## TO DO
Within the entries below, find the portion that opens with the line containing "[225,241,285,254] machine, ->" and closes with the line containing "[541,302,597,312] machine ->". Retype that portion exactly and only.

## TASK INPUTS
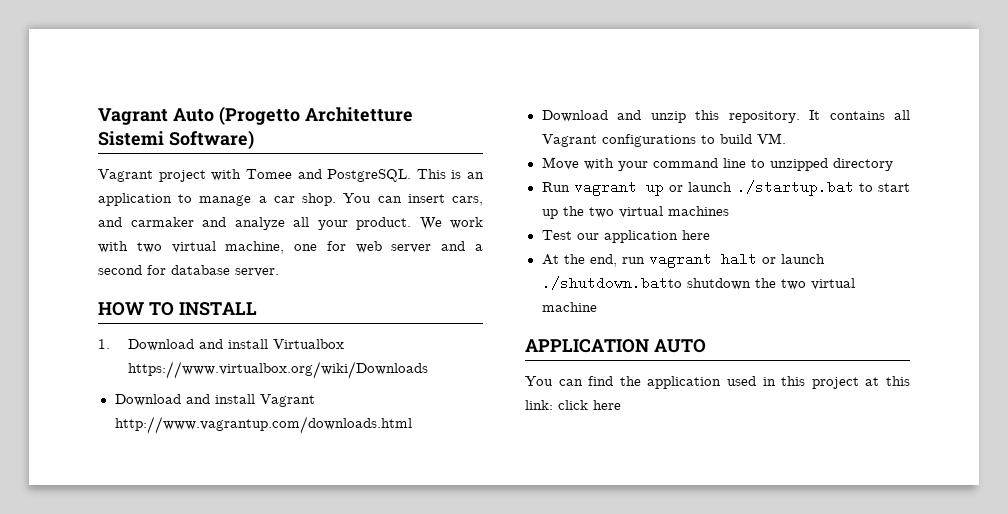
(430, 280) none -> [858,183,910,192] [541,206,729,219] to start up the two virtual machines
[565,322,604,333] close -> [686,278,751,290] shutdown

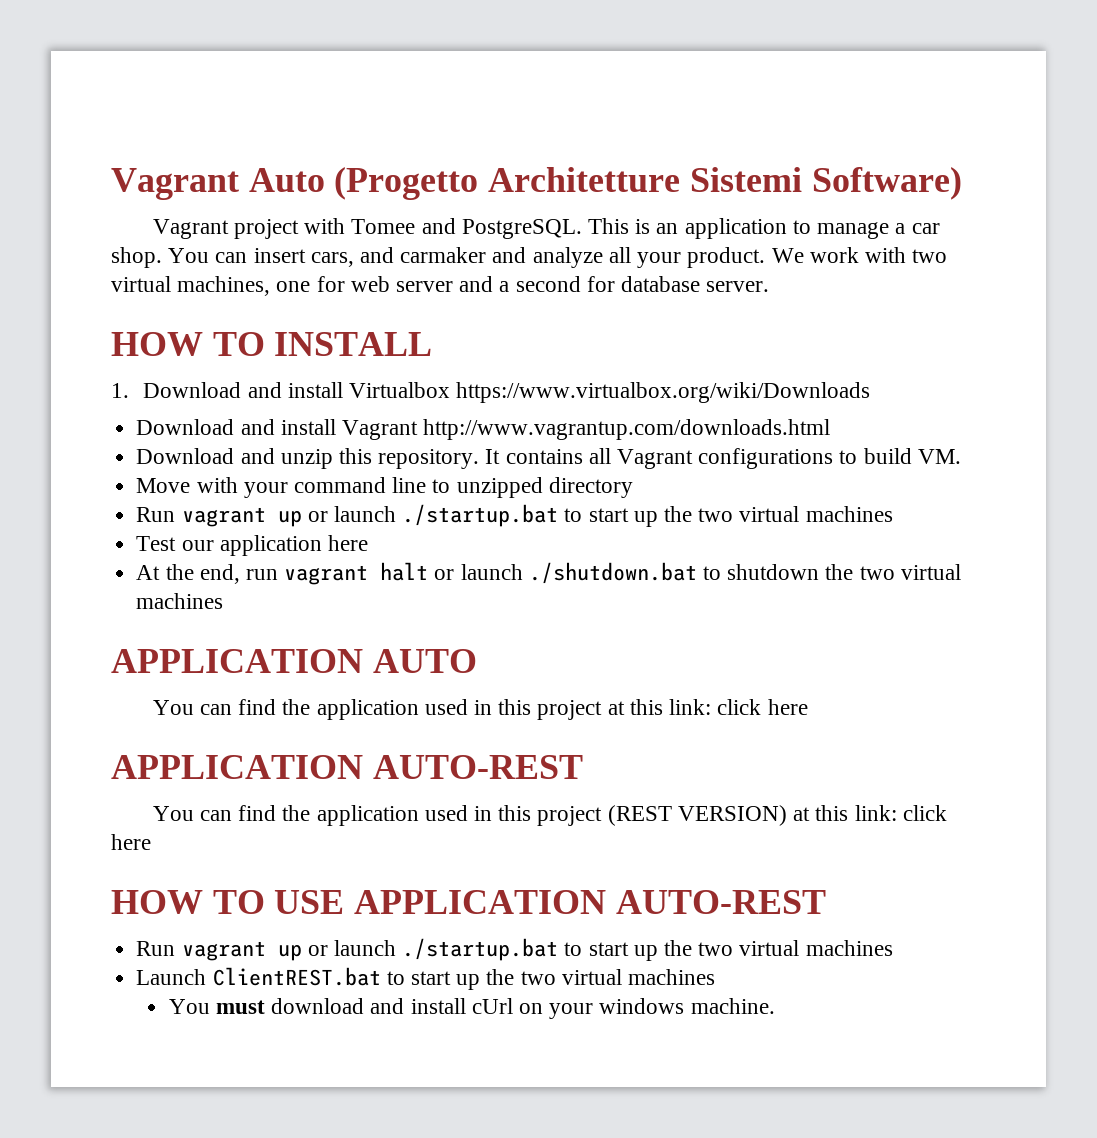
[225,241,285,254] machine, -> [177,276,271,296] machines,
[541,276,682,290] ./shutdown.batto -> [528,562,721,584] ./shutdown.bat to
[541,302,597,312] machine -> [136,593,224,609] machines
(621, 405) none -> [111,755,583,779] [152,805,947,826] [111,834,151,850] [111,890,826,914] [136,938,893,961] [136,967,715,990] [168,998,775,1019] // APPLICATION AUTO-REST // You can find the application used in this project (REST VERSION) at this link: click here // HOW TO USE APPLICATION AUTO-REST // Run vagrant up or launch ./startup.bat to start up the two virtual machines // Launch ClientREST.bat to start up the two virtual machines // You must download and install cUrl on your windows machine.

## RESULT OF THIS TASK
[225,241,285,254] machine, -> [177,276,271,296] machines,
[541,276,682,290] ./shutdown.batto -> [528,562,721,584] ./shutdown.bat to
[541,302,597,312] machine -> [136,593,224,609] machines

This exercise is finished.